Mi chiesi perché mai me lo avesse inviato, che cosa avesse voluto dire. Un mistero. Allora chiamo Andrea Tornielli, che all’epoca era vaticanista ed era ancora nella nostra squadra e gli chiesi che cosa avesse mai voluto significare nel linguaggio, diciamo così… cardinalizio.

E lui?
Mi disse che era il suo modo per dire che aveva piacere di pubblicare sul Timone, ma passando per il segretario.

Cioè?
Non voleva essere troppo esplicito nel proporsi, ma far sì che fossi io a chiedergli un contributo. Risolvemmo il rebus in un attimo e il mese seguente uscimmo con questo che è ancora un documento unico sulla liturgia con Dio al centro, che poi tanta parte ha avuto nel suo pontificato.

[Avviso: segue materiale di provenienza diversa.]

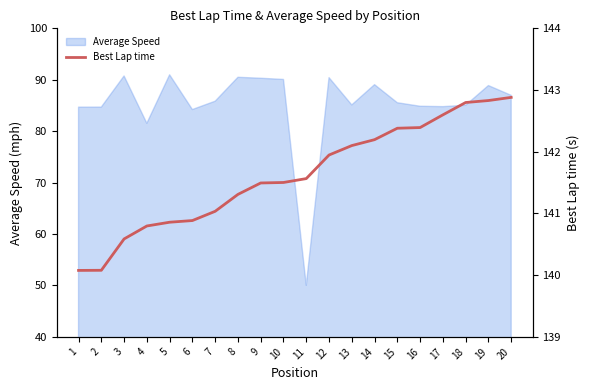

What is the lowest value of the Average Speed series?

50.0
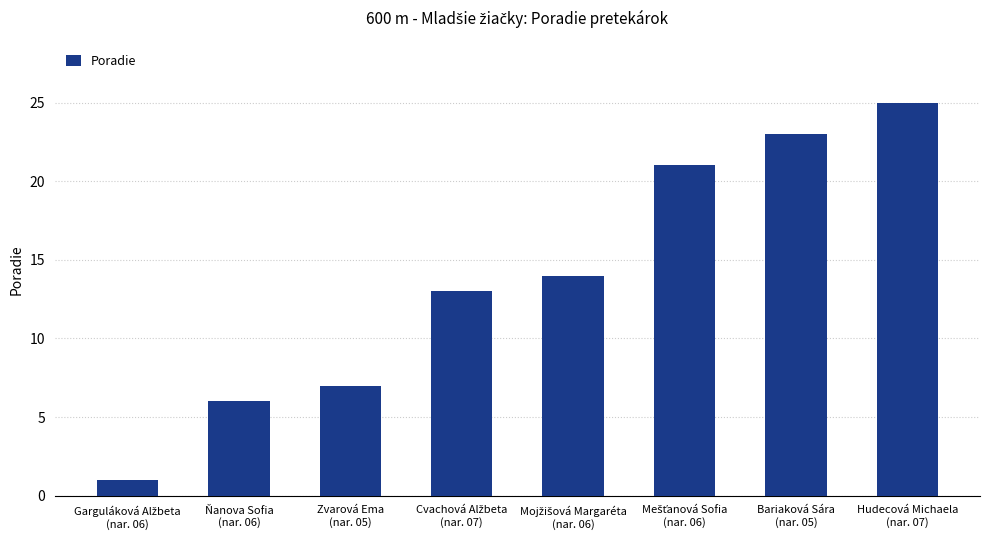

What is the value of the 2nd bar from the left?

6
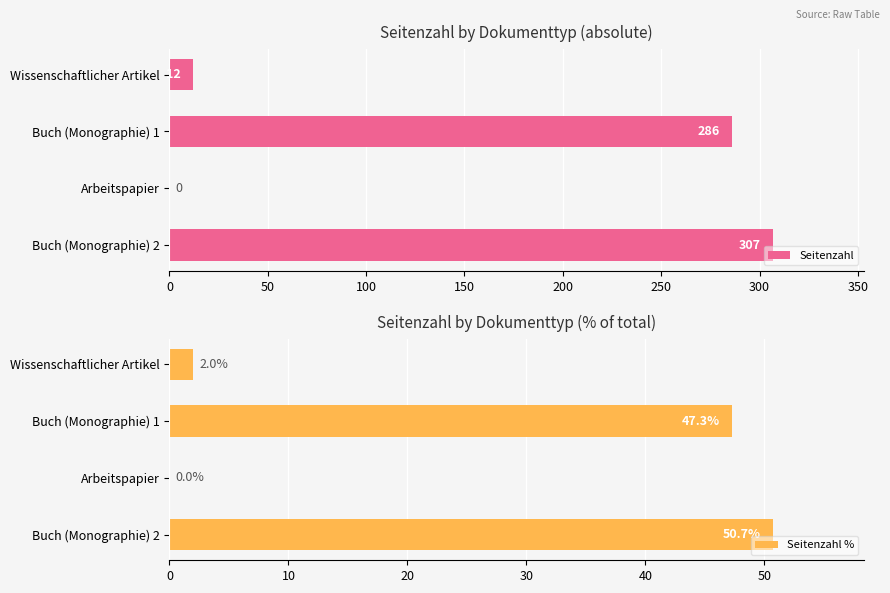

What is the sum of all Seitenzahl values?

605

Lei oggi si è ritagliato il ruolo di direttore emerito nella rubrica I Timonieri. Perché?
Perché quattro anni fa ho sentito l’esigenza di dare il giornale in mano a dei giornalisti veri: nel frattempo la realtà era cresciuta e le competenze giornalistiche aumentavano. Io sentivo di dovermi occupare a tempo pieno delle attività apologetiche collaterali come i dizionari, i quaderni, i libri per ragazzi. Così ho affidato la direzione a Riccardo Cascioli (in foto), che era già nella prima squadra di redazione. Con Cascioli il giornale si è allargato nelle firme e nelle tematiche trattate, ma sempre mantenendo lo stesso stile e ha operato il suo primo restyling grafico. Infine, dato l’impegno cui lo assorbiva la Nuova Bussola, che è un quotidiano, la direzione è passata a Lorenzo Bertocchi con il quale stiamo facendo importanti innovazioni nel campo dell’online e della promozione del brand. Cascioli oggi è uno dei “timonieri emeriti” con me.

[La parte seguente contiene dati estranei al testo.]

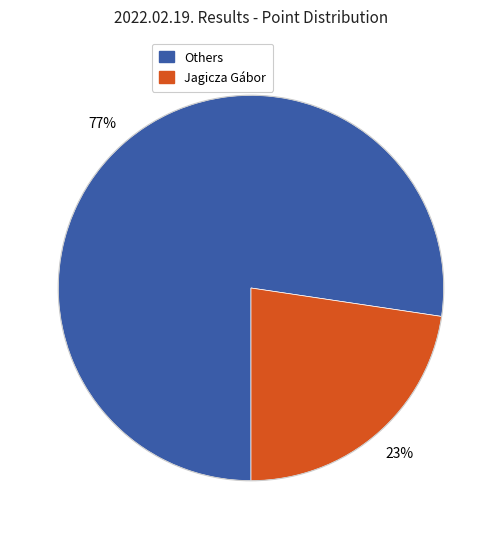

To the nearest percent, what is the average slice percentage?

50%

Oggi l’apologetica è in crisi?
Sicuramente i tempi sono cambiati rispetto a 20 anni fa. Ma siamo rimasti con l’idea di dare una rotta per navigare sicuri e la rotta viene dettata, ieri e oggi, dalla Dottrina della Chiesa, dalla dottrina di sempre tanto nel campo teologico quanto nel campo sociale.

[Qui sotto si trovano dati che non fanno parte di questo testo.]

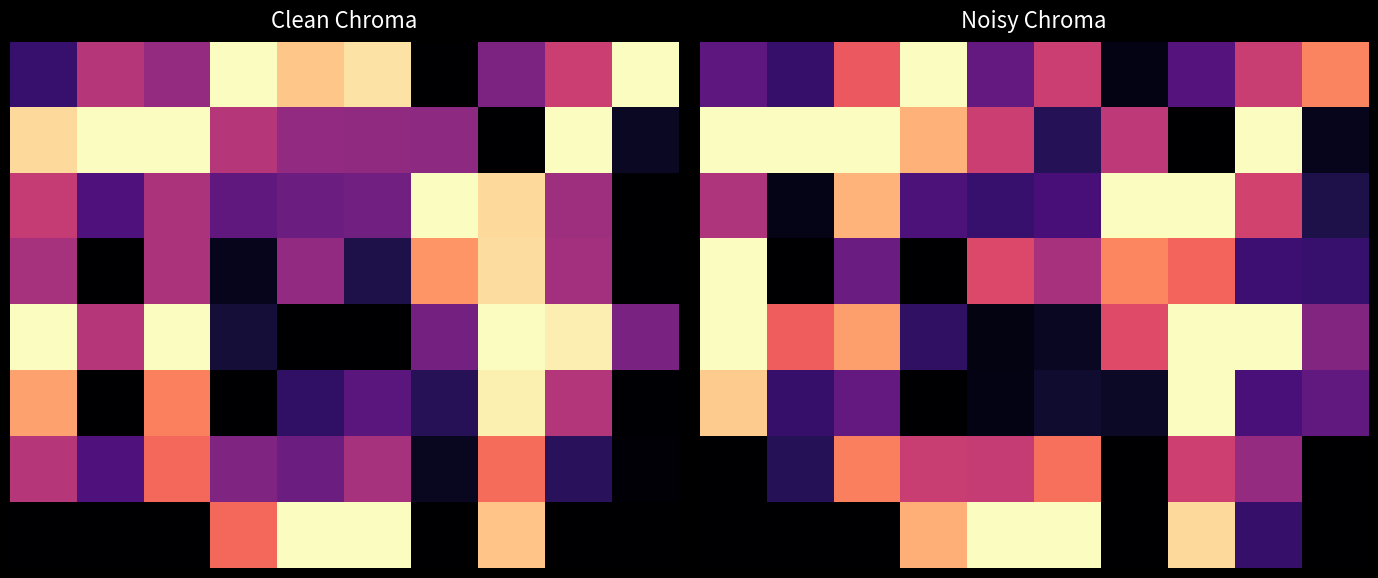

Between 0 and 8, which is larger?

8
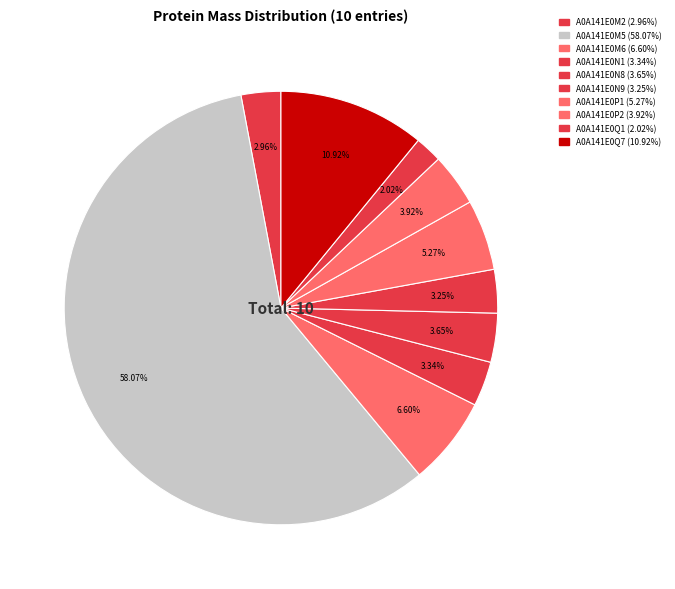

How many slices are in this pie chart?

10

Significa che anche l’apologetica deve rinnovarsi?
Significa che c’è ancora più bisogno di apologetica, che nasce con San Pietro: è il dare ragione della speranza che è in noi. Ragione e speranza, dunque un binomio che non può essere cancellato. È chiaro che quando è nato il Timone il grosso della polemica contro la Chiesa veniva dettato da temi di carattere storico o nei rapporti tra fede e scienza. Oggi la sfida è un’apologetica di carattere etico. San Giovanni Paolo II aveva un atteggiamento spesso militante e per Il Timone questo costituiva un esempio a perseverare. Parlava di “una nuova apologetica”, quindi nella Chiesa c’era più favore.

E ora?
Adesso sono cambiate due cose: gli argomenti contro la Chiesa non sono più di carattere storico ma di carattere etico o scandalistico o imperniati di luoghi comuni che vengono diffusi senza neanche rifletterci, ma soprattutto è cambiato il clima dentro la Chiesa. Oggi di apologetica non parla più nessuno, l’attenzione della Chiesa è concentrata più su temi quali l’immigrazione o la salvaguardia del Creato, ma se noi continuiamo a crescere significa che sempre più fedeli hanno bisogno di questa ragione e di questa speranza. Perché sappiamo che Il Timone è nato per una missione e finché il Buon Dio ci darà segni della nostra “utilità” continueremo nella nostra opera.